*Work required*: Locate every line in the records that contains the string "size", treating uppercase and lowercase as different, and copy each of those lines.

*Data*:

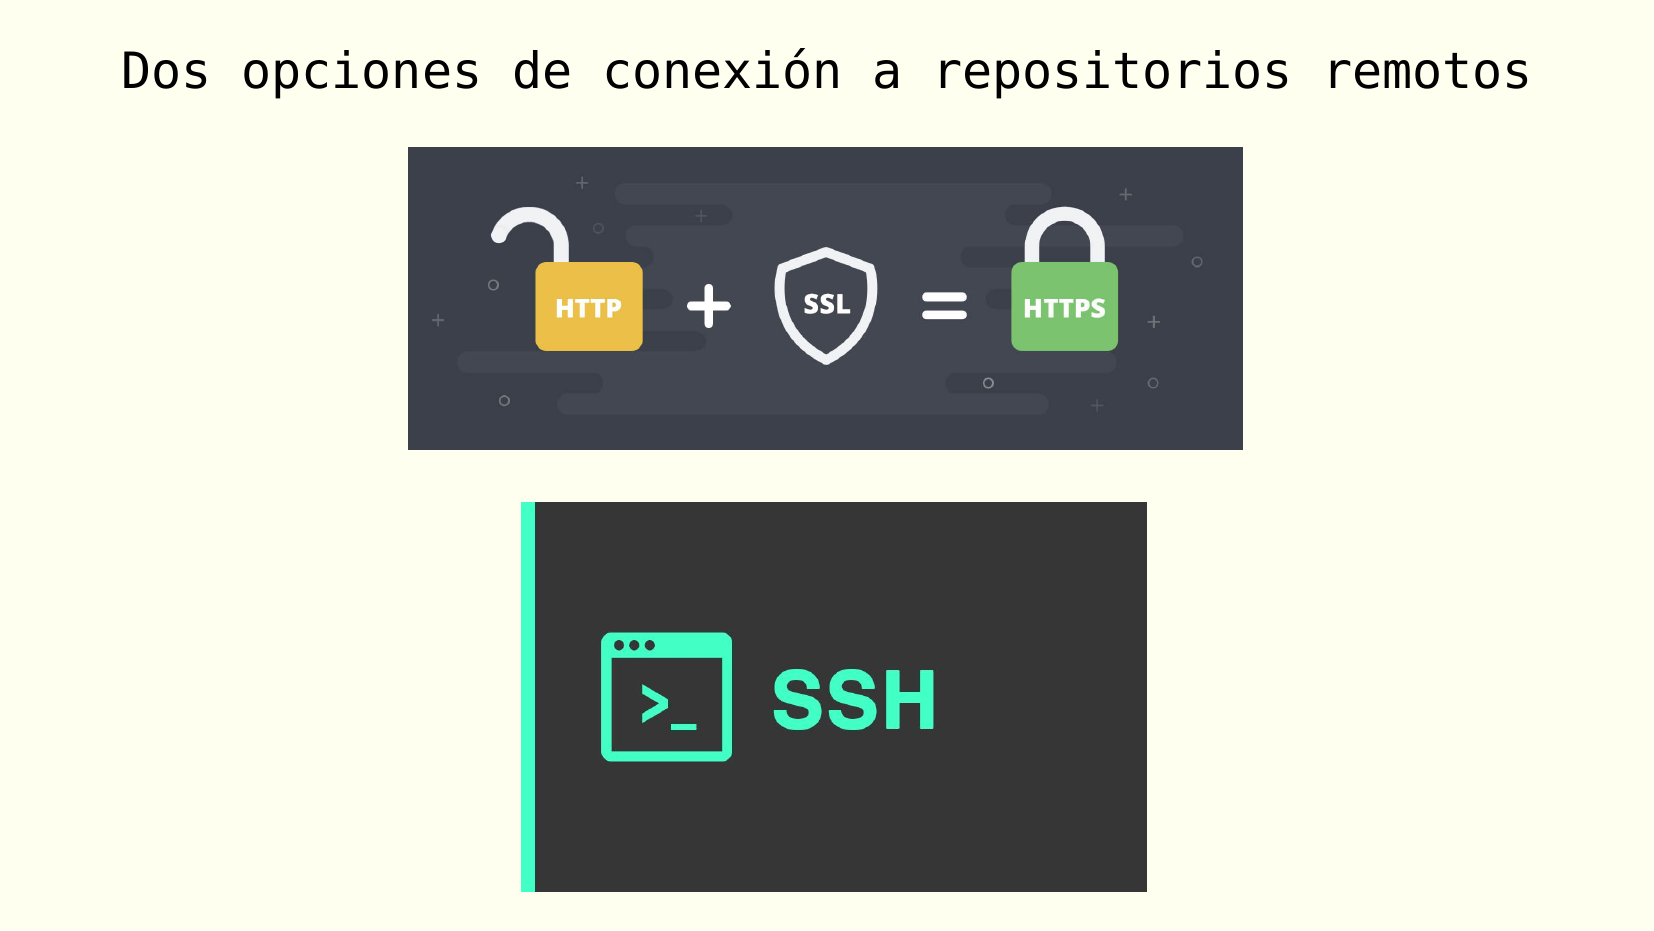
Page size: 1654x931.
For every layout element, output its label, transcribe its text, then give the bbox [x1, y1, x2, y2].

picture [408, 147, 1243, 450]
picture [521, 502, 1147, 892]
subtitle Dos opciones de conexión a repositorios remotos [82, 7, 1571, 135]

--

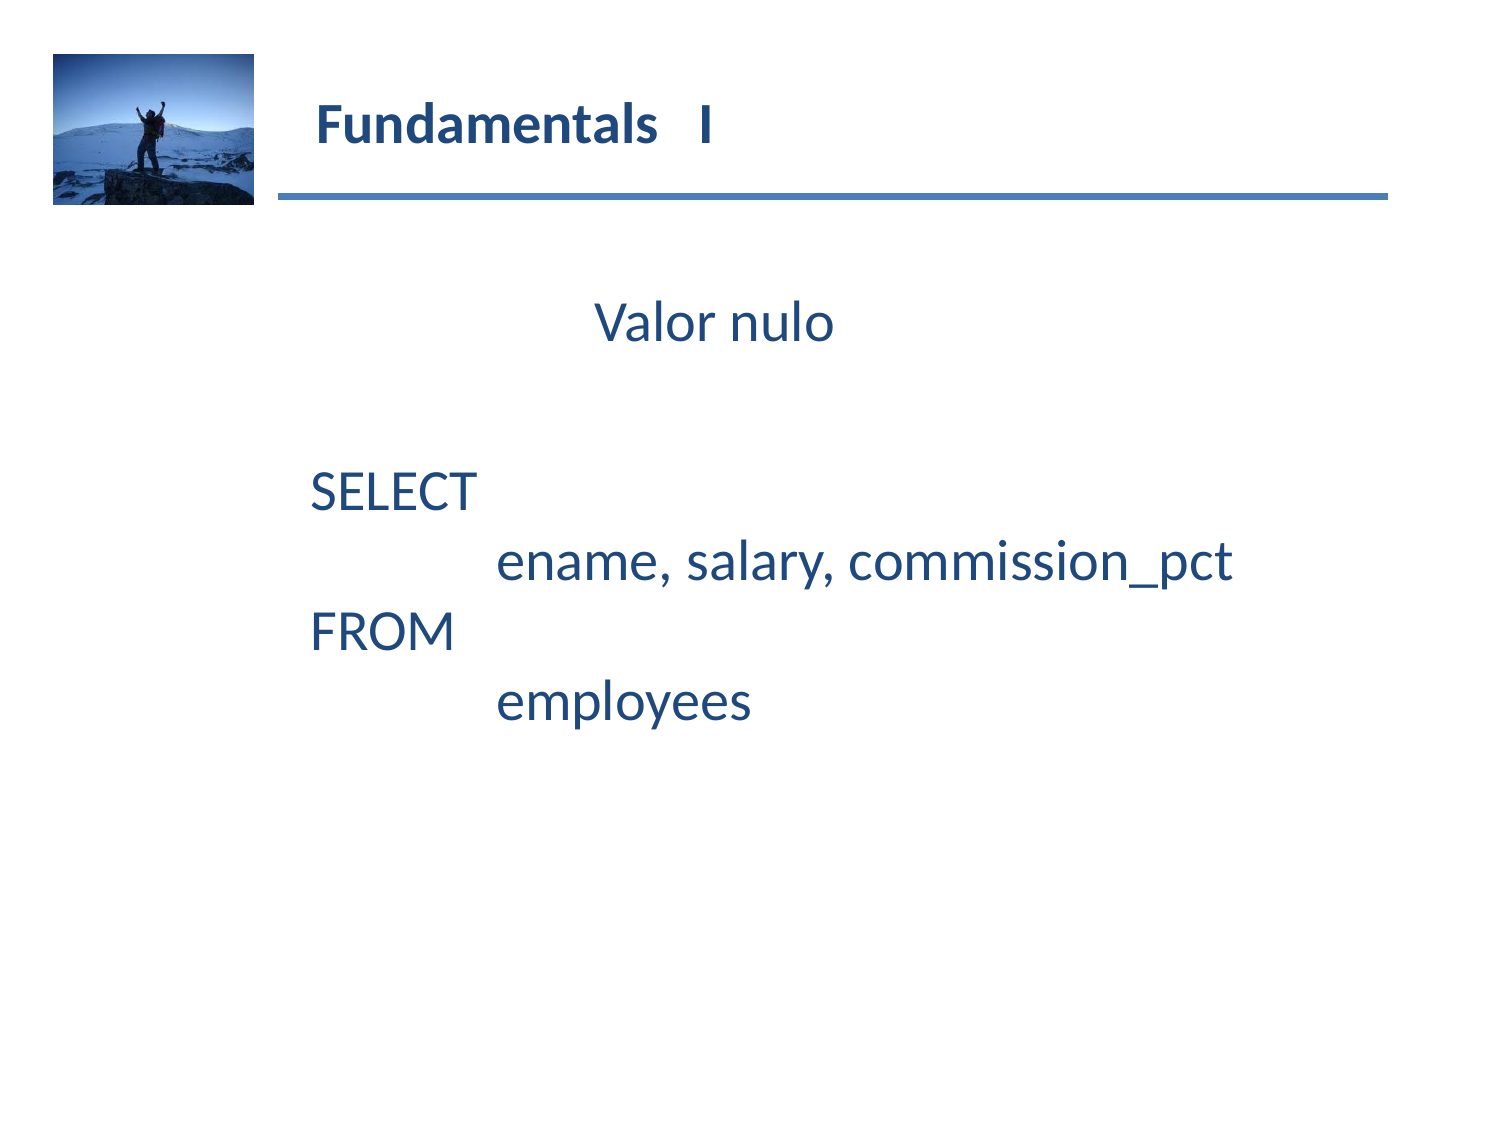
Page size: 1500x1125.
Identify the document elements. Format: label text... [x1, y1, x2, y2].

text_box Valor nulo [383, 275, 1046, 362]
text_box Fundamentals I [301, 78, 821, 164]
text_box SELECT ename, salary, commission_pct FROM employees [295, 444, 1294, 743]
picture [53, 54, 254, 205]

*The result*:
Page size: 1654x931.
Page size: 1500x1125.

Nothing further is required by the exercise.